* [Work item] For the listing below, report all lines that hold the word "wire".
= = =
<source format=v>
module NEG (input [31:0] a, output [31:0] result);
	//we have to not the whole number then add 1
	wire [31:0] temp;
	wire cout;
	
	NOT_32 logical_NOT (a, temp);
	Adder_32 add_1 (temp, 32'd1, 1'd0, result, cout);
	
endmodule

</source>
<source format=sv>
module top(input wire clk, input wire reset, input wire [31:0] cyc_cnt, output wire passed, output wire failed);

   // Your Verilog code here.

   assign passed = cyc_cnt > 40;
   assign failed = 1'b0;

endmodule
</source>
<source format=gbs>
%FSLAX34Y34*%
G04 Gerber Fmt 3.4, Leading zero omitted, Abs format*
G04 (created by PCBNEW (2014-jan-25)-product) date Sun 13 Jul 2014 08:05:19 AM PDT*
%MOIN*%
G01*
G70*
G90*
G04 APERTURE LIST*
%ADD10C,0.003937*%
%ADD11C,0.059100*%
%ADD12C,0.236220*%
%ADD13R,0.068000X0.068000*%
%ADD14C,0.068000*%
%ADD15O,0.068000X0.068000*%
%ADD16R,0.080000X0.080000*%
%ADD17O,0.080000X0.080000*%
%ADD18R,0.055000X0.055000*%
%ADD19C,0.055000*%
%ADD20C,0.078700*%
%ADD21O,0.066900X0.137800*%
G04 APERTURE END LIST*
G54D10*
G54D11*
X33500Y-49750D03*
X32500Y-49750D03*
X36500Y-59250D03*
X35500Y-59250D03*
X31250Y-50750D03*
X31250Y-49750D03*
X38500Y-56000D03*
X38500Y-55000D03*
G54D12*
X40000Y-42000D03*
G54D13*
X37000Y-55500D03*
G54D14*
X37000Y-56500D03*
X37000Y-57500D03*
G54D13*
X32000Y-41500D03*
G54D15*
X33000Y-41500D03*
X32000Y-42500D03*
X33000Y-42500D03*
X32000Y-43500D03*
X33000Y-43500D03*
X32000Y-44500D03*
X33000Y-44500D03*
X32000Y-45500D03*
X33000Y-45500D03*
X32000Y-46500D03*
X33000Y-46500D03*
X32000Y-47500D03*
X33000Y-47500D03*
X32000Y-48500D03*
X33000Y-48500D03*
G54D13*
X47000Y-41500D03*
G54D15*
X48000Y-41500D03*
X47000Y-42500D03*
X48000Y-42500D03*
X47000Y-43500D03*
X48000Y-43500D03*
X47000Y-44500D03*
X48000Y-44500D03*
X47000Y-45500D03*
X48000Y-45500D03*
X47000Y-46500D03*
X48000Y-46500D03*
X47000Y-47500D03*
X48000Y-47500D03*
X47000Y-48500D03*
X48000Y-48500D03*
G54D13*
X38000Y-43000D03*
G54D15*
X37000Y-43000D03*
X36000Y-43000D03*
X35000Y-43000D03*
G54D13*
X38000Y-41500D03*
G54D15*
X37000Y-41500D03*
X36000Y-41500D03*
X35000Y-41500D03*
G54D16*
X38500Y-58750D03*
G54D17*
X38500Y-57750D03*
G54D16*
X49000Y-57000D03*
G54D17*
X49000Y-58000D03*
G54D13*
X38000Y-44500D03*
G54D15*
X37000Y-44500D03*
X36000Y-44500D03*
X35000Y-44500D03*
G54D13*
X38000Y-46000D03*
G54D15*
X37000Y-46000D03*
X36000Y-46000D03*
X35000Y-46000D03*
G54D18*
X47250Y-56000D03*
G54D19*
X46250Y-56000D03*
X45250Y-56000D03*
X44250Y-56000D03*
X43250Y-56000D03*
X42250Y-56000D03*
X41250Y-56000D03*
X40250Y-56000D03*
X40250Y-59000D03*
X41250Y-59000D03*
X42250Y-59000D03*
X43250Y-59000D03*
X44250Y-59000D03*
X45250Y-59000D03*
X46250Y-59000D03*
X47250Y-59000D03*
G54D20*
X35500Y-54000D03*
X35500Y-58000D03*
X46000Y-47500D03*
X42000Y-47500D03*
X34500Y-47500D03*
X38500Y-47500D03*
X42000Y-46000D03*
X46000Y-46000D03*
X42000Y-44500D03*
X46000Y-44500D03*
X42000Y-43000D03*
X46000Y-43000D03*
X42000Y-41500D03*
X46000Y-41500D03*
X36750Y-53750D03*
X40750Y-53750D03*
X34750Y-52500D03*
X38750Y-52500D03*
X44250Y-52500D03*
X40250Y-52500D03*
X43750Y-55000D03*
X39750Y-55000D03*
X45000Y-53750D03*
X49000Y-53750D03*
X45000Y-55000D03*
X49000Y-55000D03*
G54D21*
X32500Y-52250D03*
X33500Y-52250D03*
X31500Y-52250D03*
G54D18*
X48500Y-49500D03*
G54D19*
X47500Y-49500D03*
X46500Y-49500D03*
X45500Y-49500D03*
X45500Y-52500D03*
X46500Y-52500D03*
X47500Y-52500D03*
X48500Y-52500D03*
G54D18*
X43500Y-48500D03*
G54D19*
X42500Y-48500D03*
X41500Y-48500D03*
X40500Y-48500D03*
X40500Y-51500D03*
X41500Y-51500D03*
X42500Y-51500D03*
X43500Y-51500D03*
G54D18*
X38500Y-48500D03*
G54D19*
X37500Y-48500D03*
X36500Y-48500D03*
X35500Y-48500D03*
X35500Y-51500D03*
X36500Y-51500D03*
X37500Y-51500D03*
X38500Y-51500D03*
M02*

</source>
= = =
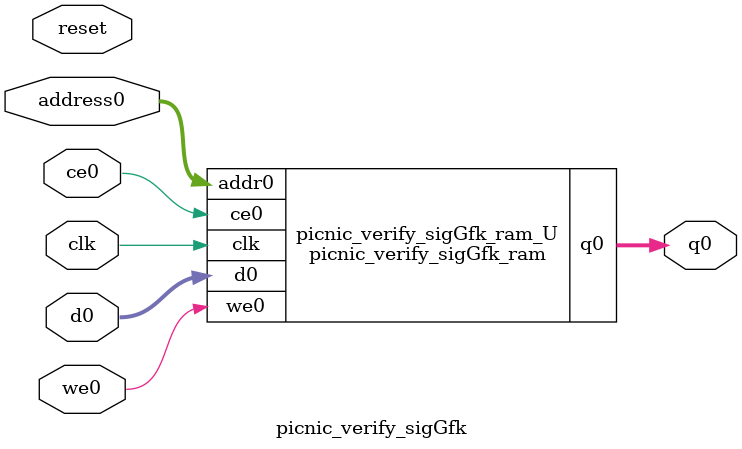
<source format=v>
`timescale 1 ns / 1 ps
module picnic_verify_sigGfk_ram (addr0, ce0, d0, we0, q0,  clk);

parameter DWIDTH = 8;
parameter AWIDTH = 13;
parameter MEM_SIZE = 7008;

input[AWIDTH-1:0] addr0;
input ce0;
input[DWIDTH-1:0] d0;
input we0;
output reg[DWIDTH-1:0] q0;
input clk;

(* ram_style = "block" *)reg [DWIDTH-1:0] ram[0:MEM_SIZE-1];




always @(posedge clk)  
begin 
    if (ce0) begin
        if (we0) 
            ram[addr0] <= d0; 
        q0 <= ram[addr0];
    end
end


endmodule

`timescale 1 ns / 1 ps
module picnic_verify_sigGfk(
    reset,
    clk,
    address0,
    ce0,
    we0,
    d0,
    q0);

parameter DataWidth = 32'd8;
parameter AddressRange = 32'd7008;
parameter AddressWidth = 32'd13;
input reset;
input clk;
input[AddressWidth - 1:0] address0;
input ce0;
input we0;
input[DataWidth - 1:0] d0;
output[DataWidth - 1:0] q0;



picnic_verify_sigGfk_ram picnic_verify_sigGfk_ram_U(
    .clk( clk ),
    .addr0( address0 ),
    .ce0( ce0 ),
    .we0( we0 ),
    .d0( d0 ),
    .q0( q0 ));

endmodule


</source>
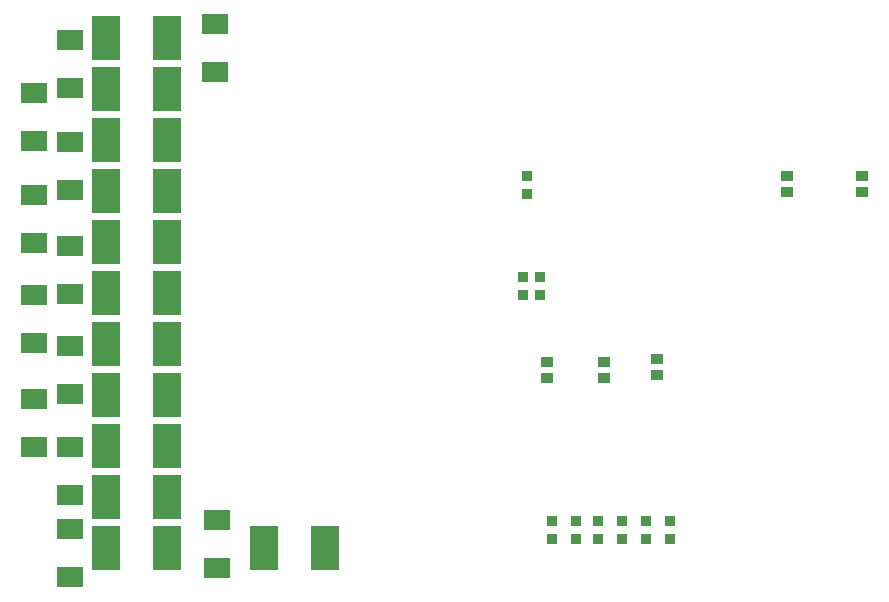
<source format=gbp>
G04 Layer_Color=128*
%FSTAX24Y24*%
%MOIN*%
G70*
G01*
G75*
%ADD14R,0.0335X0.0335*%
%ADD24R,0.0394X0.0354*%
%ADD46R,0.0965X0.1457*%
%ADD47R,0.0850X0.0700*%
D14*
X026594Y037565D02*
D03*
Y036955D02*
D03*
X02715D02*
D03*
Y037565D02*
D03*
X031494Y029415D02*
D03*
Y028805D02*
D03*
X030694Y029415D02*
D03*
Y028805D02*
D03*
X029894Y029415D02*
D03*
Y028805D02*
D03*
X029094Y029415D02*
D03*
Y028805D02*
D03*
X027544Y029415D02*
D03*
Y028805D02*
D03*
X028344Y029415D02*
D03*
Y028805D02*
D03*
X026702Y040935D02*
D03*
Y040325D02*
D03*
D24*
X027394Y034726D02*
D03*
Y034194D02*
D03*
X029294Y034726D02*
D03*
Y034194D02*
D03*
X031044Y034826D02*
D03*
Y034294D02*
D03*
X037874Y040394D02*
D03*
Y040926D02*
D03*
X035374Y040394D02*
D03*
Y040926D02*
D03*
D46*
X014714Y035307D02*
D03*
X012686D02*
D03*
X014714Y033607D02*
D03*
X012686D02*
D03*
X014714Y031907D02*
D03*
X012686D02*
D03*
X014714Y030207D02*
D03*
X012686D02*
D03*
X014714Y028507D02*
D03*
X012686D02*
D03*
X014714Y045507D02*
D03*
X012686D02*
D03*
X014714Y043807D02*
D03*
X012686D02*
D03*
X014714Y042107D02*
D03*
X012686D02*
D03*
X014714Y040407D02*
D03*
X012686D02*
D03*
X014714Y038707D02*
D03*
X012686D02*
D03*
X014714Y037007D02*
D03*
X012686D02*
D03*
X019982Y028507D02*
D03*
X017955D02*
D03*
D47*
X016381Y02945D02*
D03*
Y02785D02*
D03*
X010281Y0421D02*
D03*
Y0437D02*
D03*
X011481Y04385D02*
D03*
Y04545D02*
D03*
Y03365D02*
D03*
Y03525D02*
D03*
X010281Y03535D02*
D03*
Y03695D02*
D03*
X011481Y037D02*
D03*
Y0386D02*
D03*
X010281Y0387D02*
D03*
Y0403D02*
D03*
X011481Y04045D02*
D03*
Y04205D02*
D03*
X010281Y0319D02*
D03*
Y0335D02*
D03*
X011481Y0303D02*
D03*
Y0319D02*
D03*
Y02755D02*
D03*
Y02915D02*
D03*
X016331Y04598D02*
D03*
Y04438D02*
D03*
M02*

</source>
= = =
* [Response to this task]
	wire [31:0] temp;
	wire cout;
module top(input wire clk, input wire reset, input wire [31:0] cyc_cnt, output wire passed, output wire failed);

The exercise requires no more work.